Try it: Only one stretch of the data is wanted: the line containing "13: (244, 373)", the line containing "51: (910, 291)", and every line between them, copied exactly.

Provided records:
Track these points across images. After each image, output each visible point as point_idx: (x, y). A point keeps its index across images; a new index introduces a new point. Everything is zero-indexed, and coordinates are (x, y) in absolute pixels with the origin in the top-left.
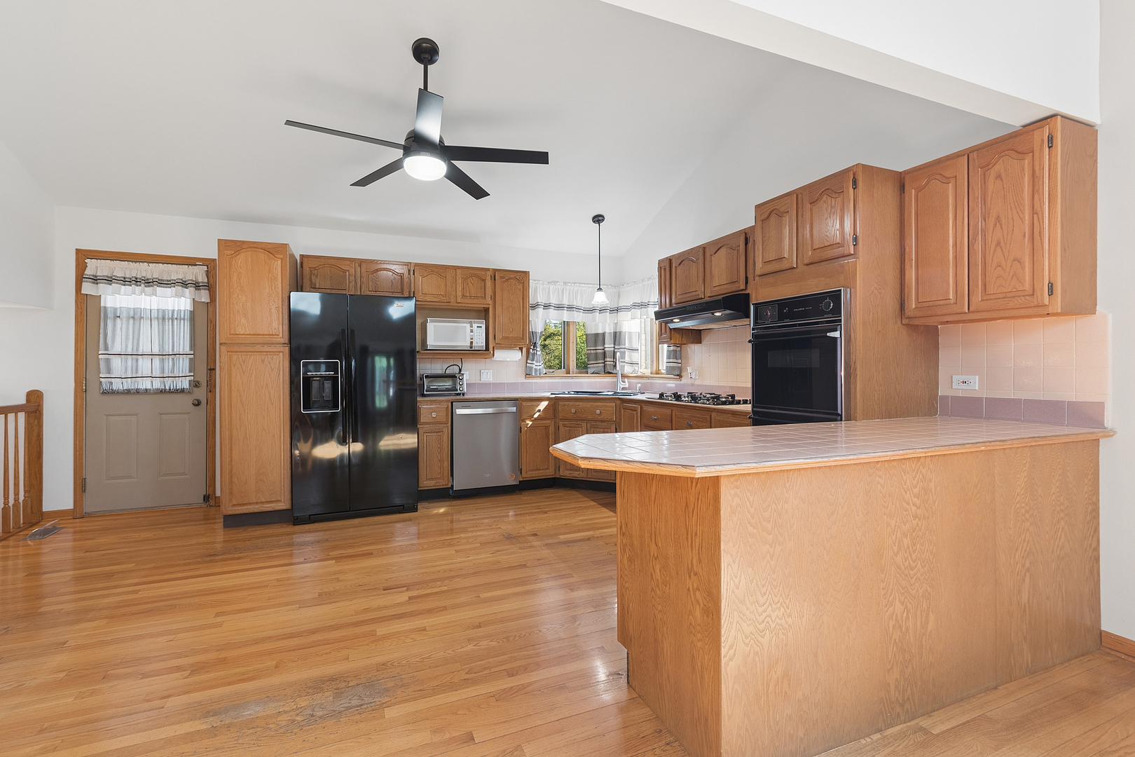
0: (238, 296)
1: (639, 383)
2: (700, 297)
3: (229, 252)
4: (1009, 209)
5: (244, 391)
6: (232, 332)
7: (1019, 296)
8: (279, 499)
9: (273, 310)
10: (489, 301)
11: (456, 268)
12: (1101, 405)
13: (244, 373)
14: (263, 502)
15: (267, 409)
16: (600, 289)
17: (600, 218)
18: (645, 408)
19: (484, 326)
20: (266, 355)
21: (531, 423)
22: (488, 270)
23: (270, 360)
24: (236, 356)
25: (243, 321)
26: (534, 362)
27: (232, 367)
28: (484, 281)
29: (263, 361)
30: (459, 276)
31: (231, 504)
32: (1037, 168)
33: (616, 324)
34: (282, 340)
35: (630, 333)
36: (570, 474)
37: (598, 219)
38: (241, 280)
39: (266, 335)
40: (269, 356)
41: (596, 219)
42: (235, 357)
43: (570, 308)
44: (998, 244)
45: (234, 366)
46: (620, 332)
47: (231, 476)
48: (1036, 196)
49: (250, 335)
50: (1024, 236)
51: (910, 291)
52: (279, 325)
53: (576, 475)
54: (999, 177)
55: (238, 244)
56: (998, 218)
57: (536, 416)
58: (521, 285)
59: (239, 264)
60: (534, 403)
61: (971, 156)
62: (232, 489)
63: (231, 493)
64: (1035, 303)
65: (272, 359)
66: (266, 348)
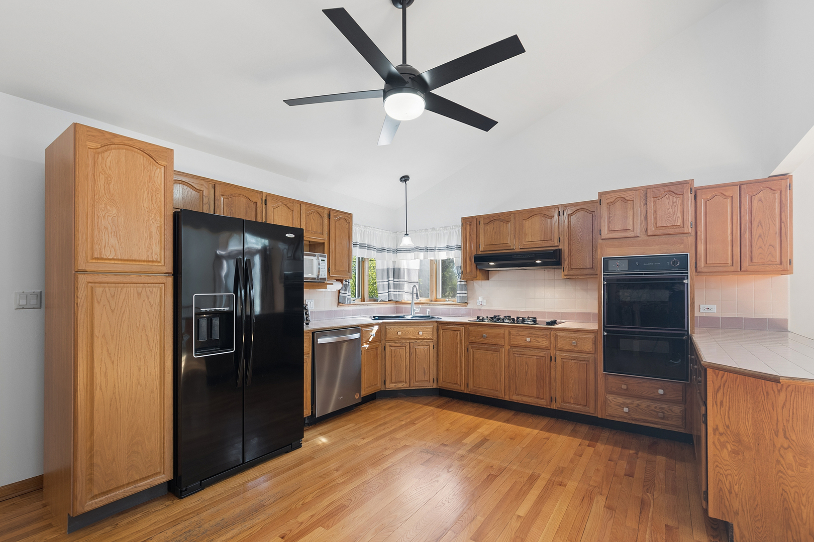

---

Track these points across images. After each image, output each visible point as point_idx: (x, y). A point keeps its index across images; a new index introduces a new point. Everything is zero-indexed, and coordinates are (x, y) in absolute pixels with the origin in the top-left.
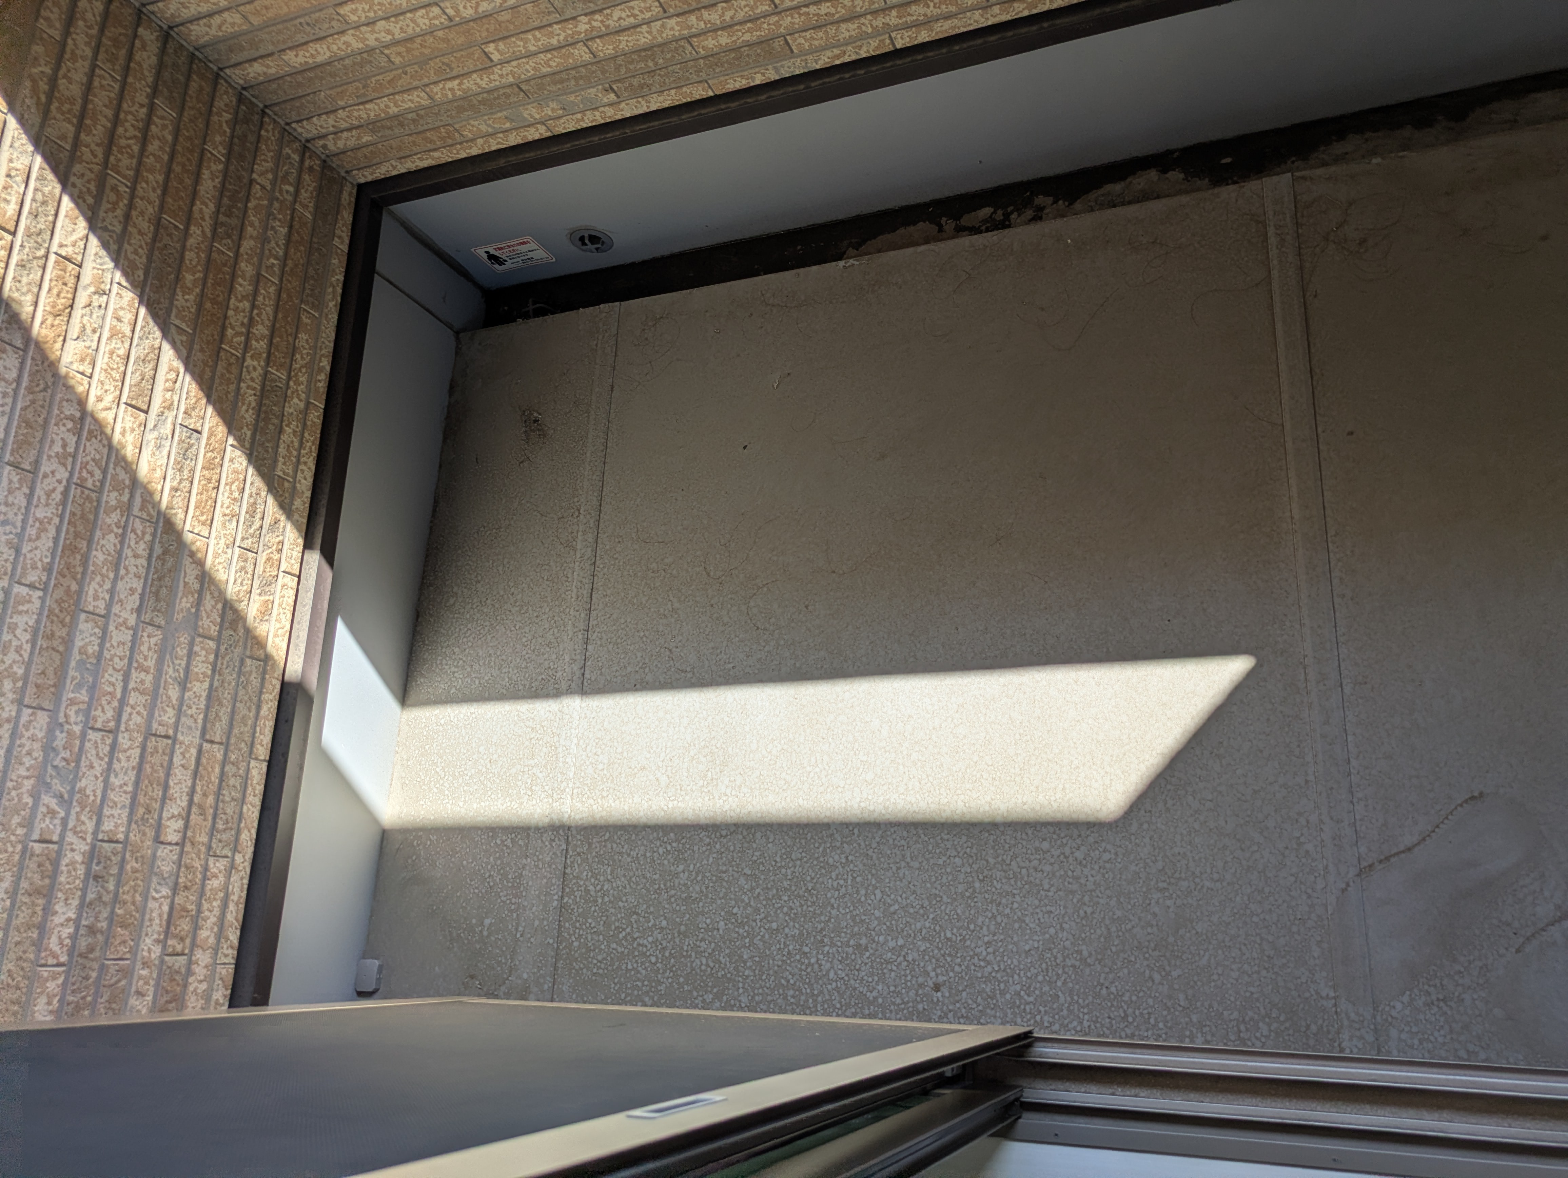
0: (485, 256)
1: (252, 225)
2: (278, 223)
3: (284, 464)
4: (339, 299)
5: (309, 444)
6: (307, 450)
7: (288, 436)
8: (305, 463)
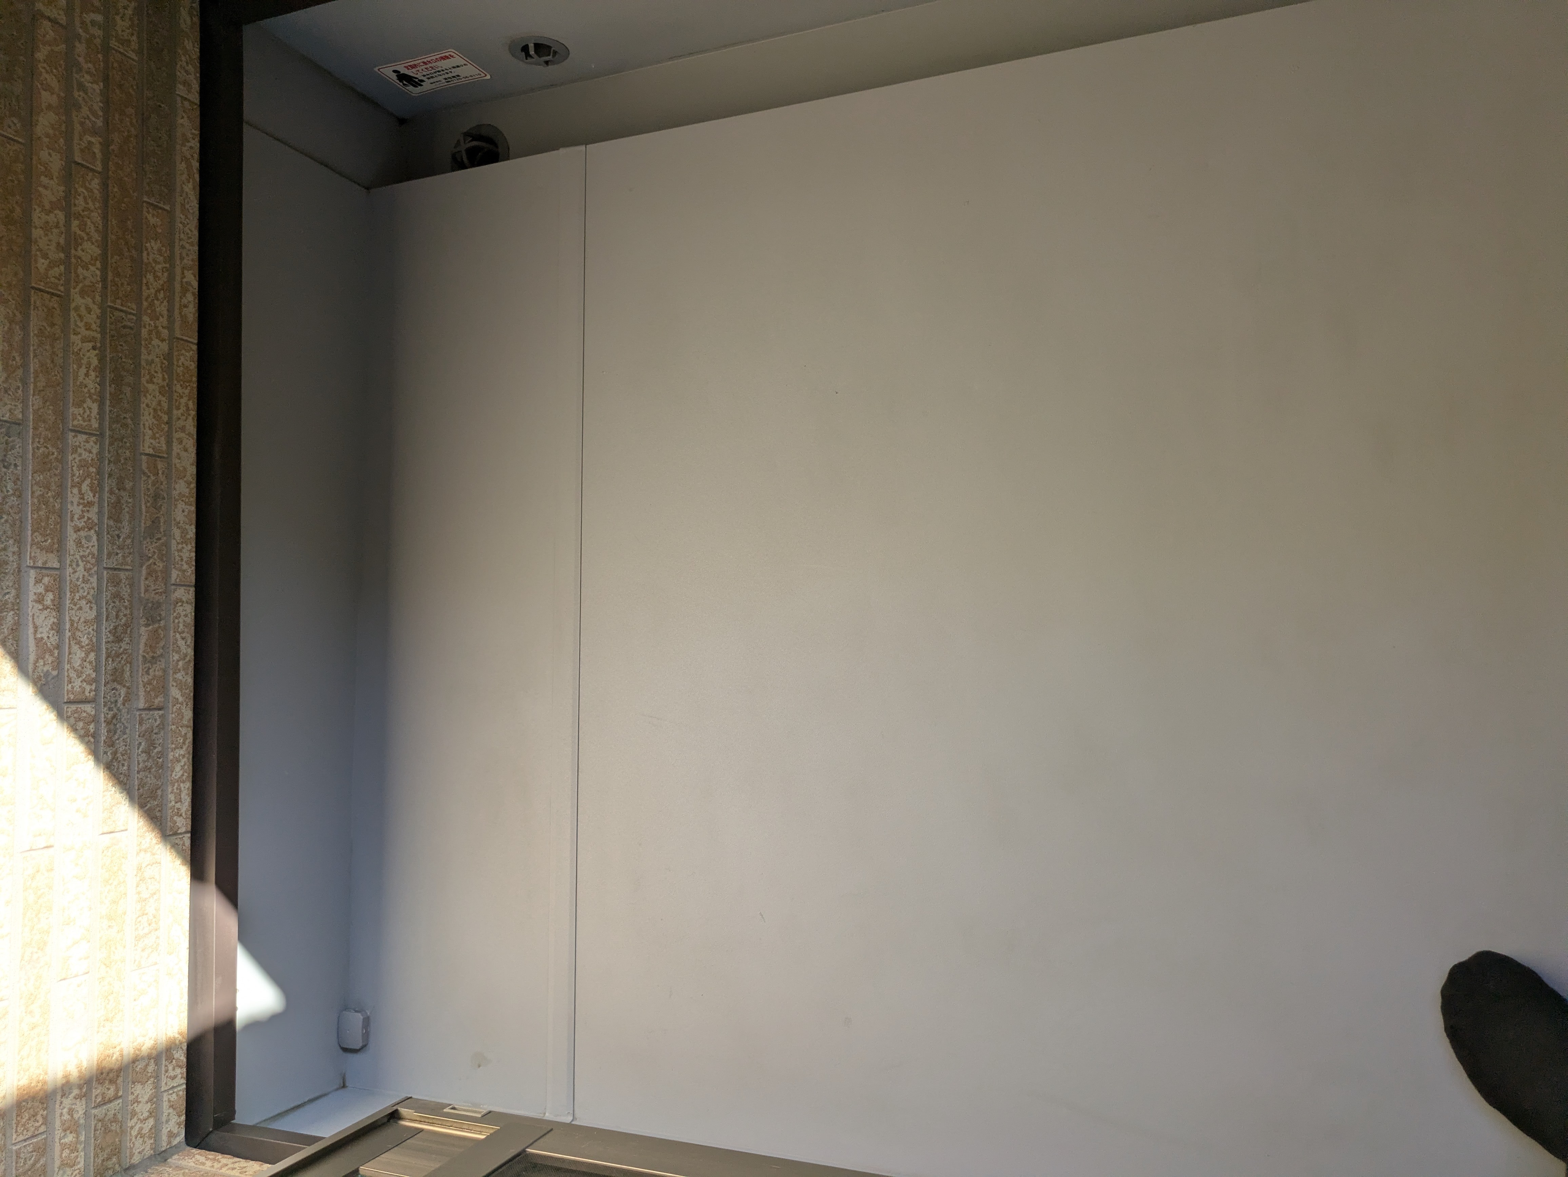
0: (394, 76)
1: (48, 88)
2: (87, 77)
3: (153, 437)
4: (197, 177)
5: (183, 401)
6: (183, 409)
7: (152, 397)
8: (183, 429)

Answer box:
13: (244, 373)
14: (263, 502)
15: (267, 409)
16: (600, 289)
17: (600, 218)
18: (645, 408)
19: (484, 326)
20: (266, 355)
21: (531, 423)
22: (488, 270)
23: (270, 360)
24: (236, 356)
25: (243, 321)
26: (534, 362)
27: (232, 367)
28: (484, 281)
29: (263, 361)
30: (459, 276)
31: (231, 504)
32: (1037, 168)
33: (616, 324)
34: (282, 340)
35: (630, 333)
36: (570, 474)
37: (598, 219)
38: (241, 280)
39: (266, 335)
40: (269, 356)
41: (596, 219)
42: (235, 357)
43: (570, 308)
44: (998, 244)
45: (234, 366)
46: (620, 332)
47: (231, 476)
48: (1036, 196)
49: (250, 335)
50: (1024, 236)
51: (910, 291)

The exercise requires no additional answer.